MOVEMENT AND TRANSFORMATION
The artist duo KOSCHIES creates a new reality situated within a time continuum between photography and film. In contrast to conventional cameras, the special cameras used for this purpose are not equipped with mechanical shutters. The picture is taken through a permanently opened narrow slit, exposed “seamlessly” in one single constant movement.
Everything immobile and still is either not visible in the pictures, or only reproduced as deformed beyond recognition; it appears as a continuous stripe or line. In contrast, everything moving in front of the slit and corresponds to the camera’s recording speed is depicted figuratively – as a sequence of what has passed through the recording slit.
A temporal succession becomes a spatial juxtaposition.
THE CHRONISTIC PERSPECTIVE
The works of the artist couple are visualisations of the fourth dimension. Photographs that at first glance appear to be photographically captured static moments actually depict continuously flowing time. Thus, spaces of time are being revealed in the most literal meaning of the term.
Even superficially familiar-looking motifs question the usual three-dimensional perception on closer inspection. “Reading” the images requires a detachment from a purely spatial perspective. While conventional photographs commonly only document a short sliver of time and depict a scene in height and width, the pictures taken by the KOSCHIES with time-slit cameras retain the spatial dimension of height, and the width is replaced by the axis of time.
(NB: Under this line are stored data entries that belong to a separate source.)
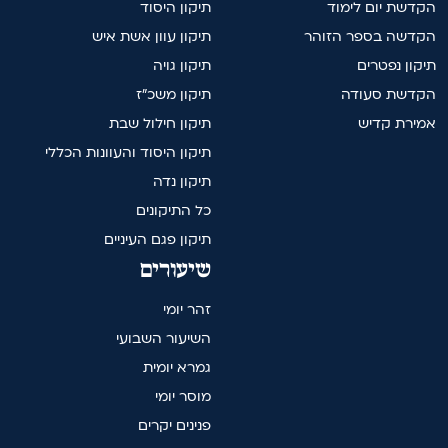
הקדשת יום לימוד
תיקון היסוד
הקדשה בספר הזוהר
תיקון עוון אשת איש
תיקון נפטרים
תיקון גויה
הקדשת סעודה
תיקון משכ"ז
אמירת קדיש
תיקון חילול שבת
תיקון היסוד והעוונות הכללי
תיקון נדה
כל התיקונים
תיקון פגם העיניים
שיעורים
זהר יומי
השיעור השבועי
גמרא יומית
מוסר יומי
פנינים יקרים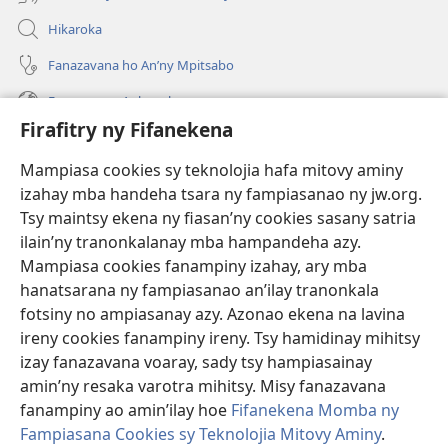
Hikaroka
Fanazavana ho An’ny Mpitsabo
Fanazavana Ankapobeny
Firafitry ny Fifanekena
Fanampiana
Mampiasa cookies sy teknolojia hafa mitovy aminy
Fanomezana
izahay mba handeha tsara ny fampiasanao ny jw.org.
(manokatra
rohy)
Tsy maintsy ekena ny fiasan’ny cookies sasany satria
ilain’ny tranonkalanay mba hampandeha azy.
FITEHIRIZAM-BOKIN’NY Vavolombelon’i Jehovah
(manokatra
Mampiasa cookies fanampiny izahay, ary mba
rohy)
®
JW Hub
hanatsarana ny fampiasanao an’ilay tranonkala
(manokatra
fotsiny no ampiasanay azy. Azonao ekena na lavina
rohy)
®
JW Library
ireny cookies fanampiny ireny. Tsy hamidinay mihitsy
izay fanazavana voaray, sady tsy hampiasainay
®
Watchtower Library
amin’ny resaka varotra mihitsy. Misy fanazavana
fanampiny ao amin’ilay hoe
Fifanekena Momba ny
Fampiasana Cookies sy Teknolojia Mitovy Aminy
.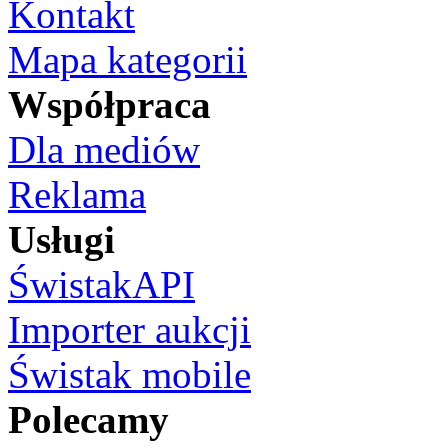
Kontakt
Mapa kategorii
Współpraca
Dla mediów
Reklama
Usługi
ŚwistakAPI
Importer aukcji
Świstak mobile
Polecamy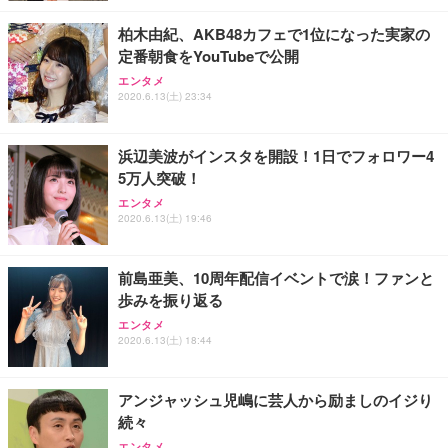
柏木由紀、AKB48カフェで1位になった実家の
定番朝食をYouTubeで公開
エンタメ
2020.6.13(土) 23:34
浜辺美波がインスタを開設！1日でフォロワー4
5万人突破！
エンタメ
2020.6.13(土) 19:46
前島亜美、10周年配信イベントで涙！ファンと
歩みを振り返る
エンタメ
2020.6.13(土) 18:44
アンジャッシュ児嶋に芸人から励ましのイジり
続々
エンタメ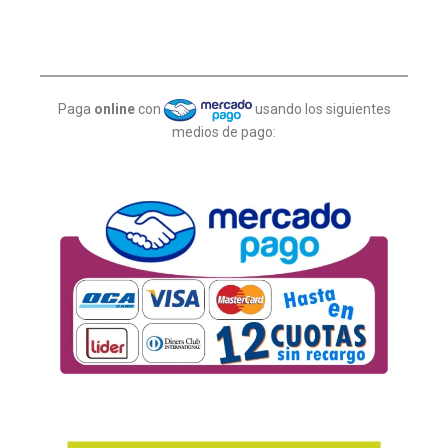
Paga
online
con
usando los siguientes
medios de pago: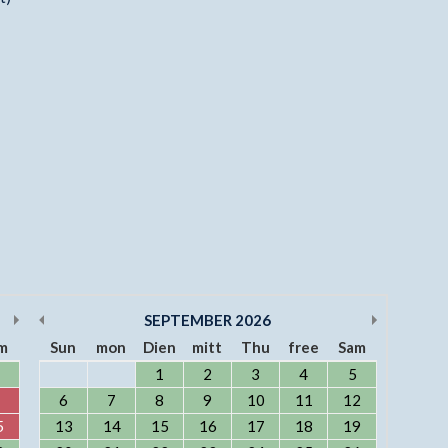
SEPTEMBER
2026
m
Sun
mon
Dien
mitt
Thu
free
Sam
1
2
3
4
5
6
7
8
9
10
11
12
5
13
14
15
16
17
18
19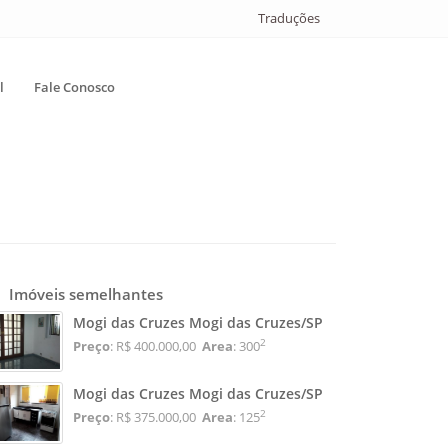
Traduções
l
Fale Conosco
Imóveis semelhantes
Mogi das Cruzes Mogi das Cruzes/SP
2
Preço
: R$ 400.000,00
Area
: 300
Mogi das Cruzes Mogi das Cruzes/SP
2
Preço
: R$ 375.000,00
Area
: 125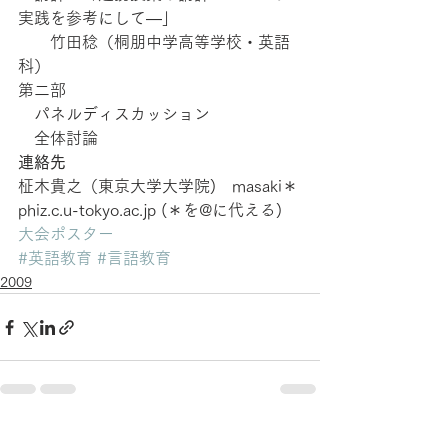
実践を参考にして―」
　　竹田稔（桐朋中学高等学校・英語
科）
第二部
　パネルディスカッション
　全体討論
連絡先
柾木貴之（東京大学大学院)　masaki＊
phiz.c.u-tokyo.ac.jp (＊を@に代える)
大会ポスター
#英語教育
#言語教育
2009
すべて表示
最新記事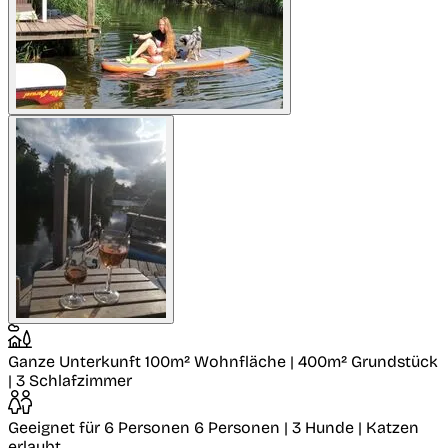
Ganze Unterkunft
100m² Wohnfläche | 400m² Grundstück
| 3 Schlafzimmer
Geeignet für 6 Personen
6 Personen | 3 Hunde | Katzen
erlaubt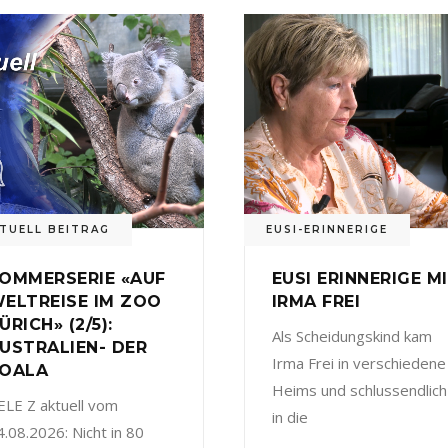
TUELL BEITRAG
EUSI-ERINNERIGE
OMMERSERIE «AUF
EUSI ERINNERIGE M
ELTREISE IM ZOO
IRMA FREI
ÜRICH» (2/5):
Als Scheidungskind kam
USTRALIEN- DER
Irma Frei in verschiedene
OALA
Heims und schlussendlich
ELE Z aktuell vom
in die
4.08.2026: Nicht in 80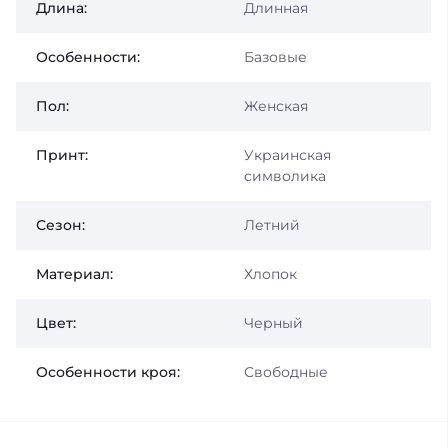
Длина:
Длинная
Особенности:
Базовые
Пол:
Женская
Принт:
Украинская
символика
Сезон:
Летний
Материал:
Хлопок
Цвет:
Черный
Особенности кроя:
Свободные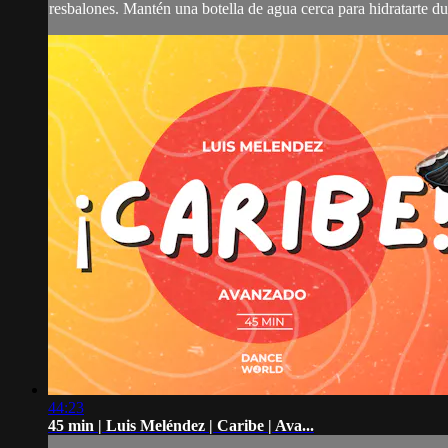
resbalones. Mantén una botella de agua cerca para hidratarte dur
44:23
45 min | Luis Meléndez | Caribe | Ava...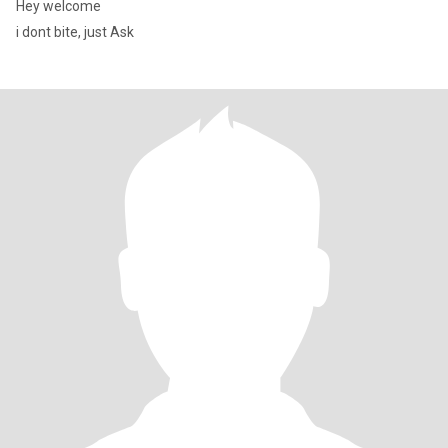
Hey welcome
i dont bite, just Ask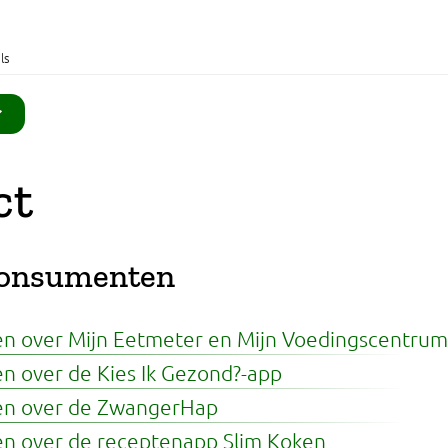
ls
ct
consumenten
 over Mijn Eetmeter en Mijn Voedingscentru
 over de Kies Ik Gezond?-app
n over de ZwangerHap
 over de receptenapp Slim Koken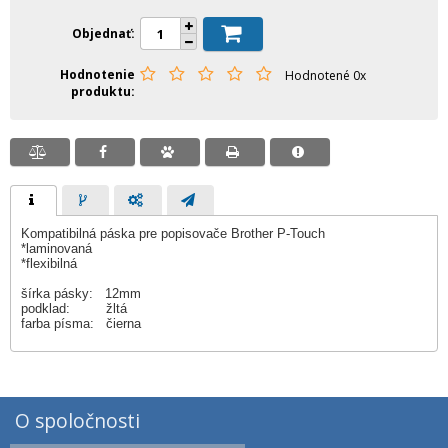
Objednať
Hodnotenie
Hodnotené 0x
produktu
Kompatibilná páska pre popisovače Brother P-Touch
*laminovaná
*flexibilná
šírka pásky: 12mm
podklad: žltá
farba písma: čierna
O spoločnosti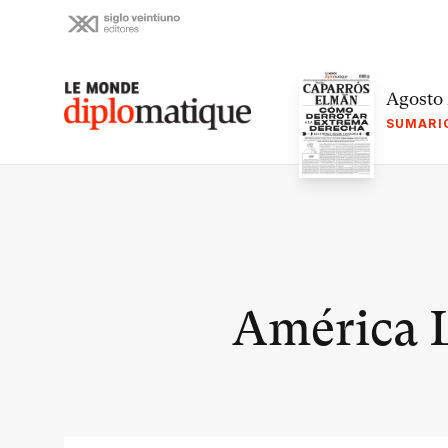
Skip
to
content
Le monde diplomatique
Agosto
SUMARI
América L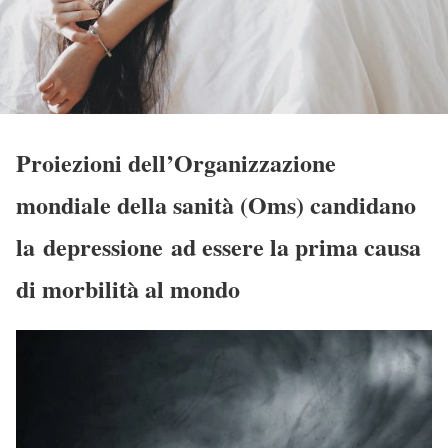
Proiezioni dell’Organizzazione
mondiale della sanità (Oms) candidano
la depressione ad essere la prima causa
di morbilità al mondo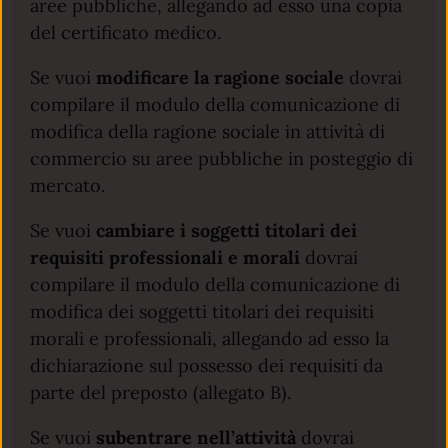
aree pubbliche, allegando ad esso una copia
del certificato medico.
Se vuoi
modificare la ragione sociale
dovrai
compilare il modulo della comunicazione di
modifica della ragione sociale in attività di
commercio su aree pubbliche in posteggio di
mercato.
Se vuoi
cambiare i soggetti titolari dei
requisiti professionali e morali
dovrai
compilare il modulo della comunicazione di
modifica dei soggetti titolari dei requisiti
morali e professionali, allegando ad esso la
dichiarazione sul possesso dei requisiti da
parte del preposto (allegato B).
Se vuoi
subentrare nell’attività
dovrai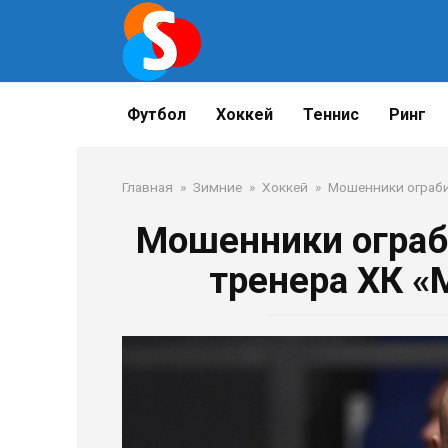
Перейти
к
контенту
Футбол
Хоккей
Теннис
Ринг
Главная
»
Зимние
»
Хоккей
»
Мошенники ограби
Мошенники ограби
тренера ХК «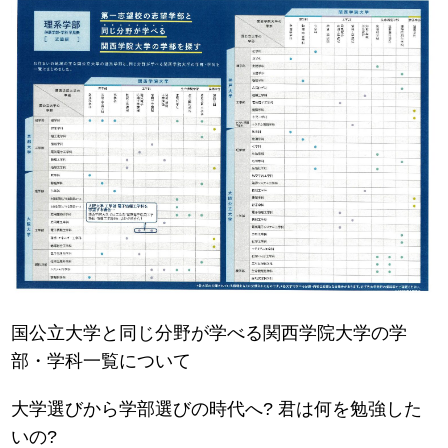
国公立大学と同じ分野が学べる関西学院大学の学
部・学科一覧について
大学選びから学部選びの時代へ? 君は何を勉強した
いの?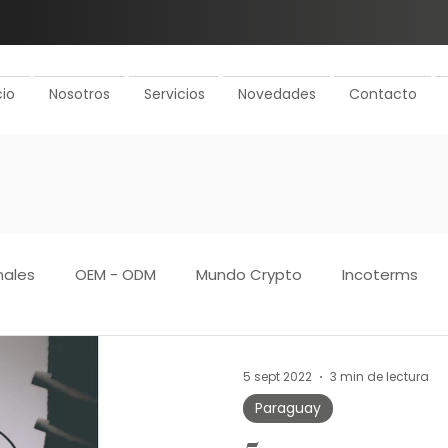
cio
Nosotros
Servicios
Novedades
Contacto
nales
OEM - ODM
Mundo Crypto
Incoterms
ollo de proveedores
Rentabilidad
Gestión de pago
5 sept 2022
3 min de lectura
Paraguay
cciones
Plan de importaciones
Outsourcing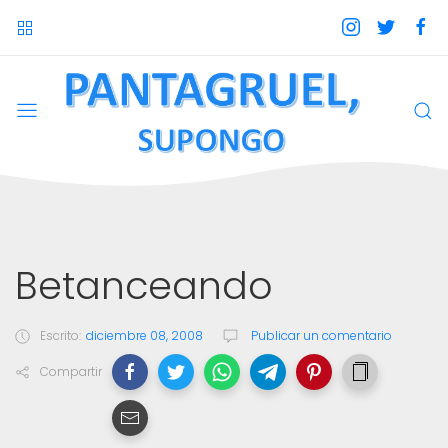
Betanceando
Escrito:
diciembre 08, 2008
Publicar un comentario
Compartir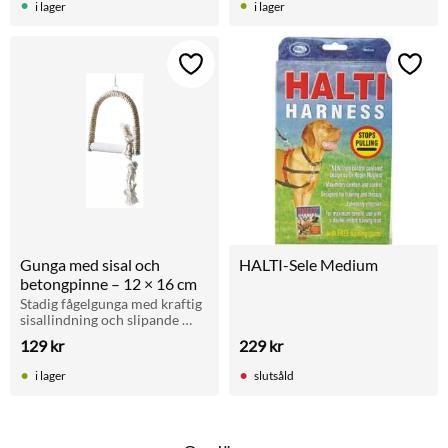
i lager
i lager
sittpinne: 40 mm.
Lägg till i favoriter
Lägg t
Gunga med sisal och 
HALTI-Sele Medium
betongpinne – 12 × 16 cm
Stadig fågelgunga med kraftig 
sisallindning och slipande 
sittpinne. Perfekt för 
129
kr
229
kr
aktivering och naturlig klo- 
och näbbvård.
i lager
slutsåld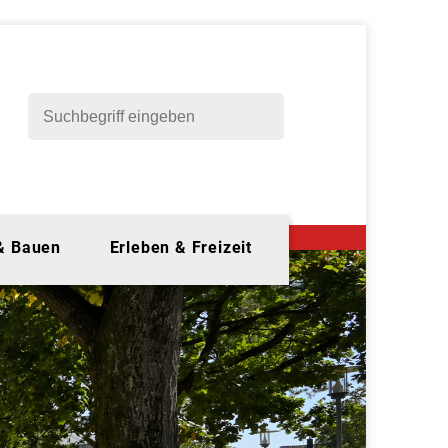
 & Bauen
Erleben & Freizeit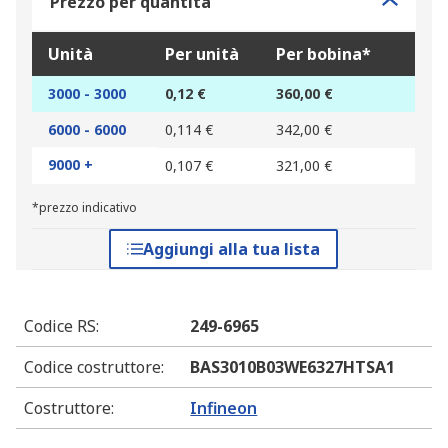
Prezzo per quantità
Unità
Per unità
Per bobina*
3000 - 3000
0,12 €
360,00 €
6000 - 6000
0,114 €
342,00 €
9000 +
0,107 €
321,00 €
*prezzo indicativo
Aggiungi alla tua lista
Codice RS
:
249-6965
Codice costruttore
:
BAS3010B03WE6327HTSA1
Costruttore
:
Infineon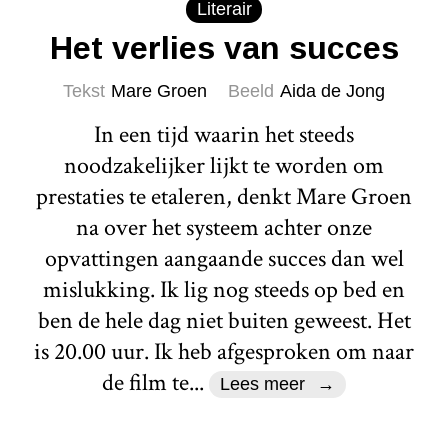
Literair
Het verlies van succes
Tekst
Mare Groen
Beeld
Aida de Jong
In een tijd waarin het steeds
noodzakelijker lijkt te worden om
prestaties te etaleren, denkt Mare Groen
na over het systeem achter onze
opvattingen aangaande succes dan wel
mislukking. Ik lig nog steeds op bed en
ben de hele dag niet buiten geweest. Het
is 20.00 uur. Ik heb afgesproken om naar
de film te...
Lees meer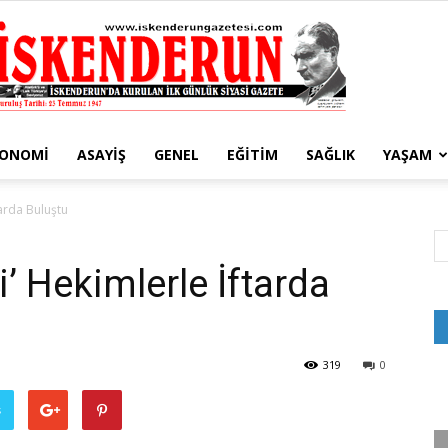
KONOMI
ASAYIŞ
GENEL
EĞITIM
SAĞLIK
YAŞAM
İskenderun
tarda Buluştu
’ Hekimlerle İftarda
Gazetesi
319
0
ş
The horizontal extension becomes the chronistic perspective.
STAGINGS IN THE SPACE OF TIME
The suspended states of the persons depicted, the doublings and deformations are not based on digital manipulation. This applies equally to shadows, some of which fall in different directions in the same picture or behave differently from the associated persons. Irritations and distortions are caused by the influence of time itself which the KOSCHIES’ artistically instrumentalise while documenting its passing.
The content and aesthetics of the pictures refer to the simultaneity as well as the dynamism of Futurism; they also refer to Surrealist models and the partial deformations in the works of Francis Bacon.
In many works, time, now perceived as an “empty” static surface, dominates. Its predominance relativises human greatness and creates a distinct, sometimes alienating atmosphere of emptiness and vulnerability.
E. Schumann
All becoming is based on movement,
for space itself is a temporal concept.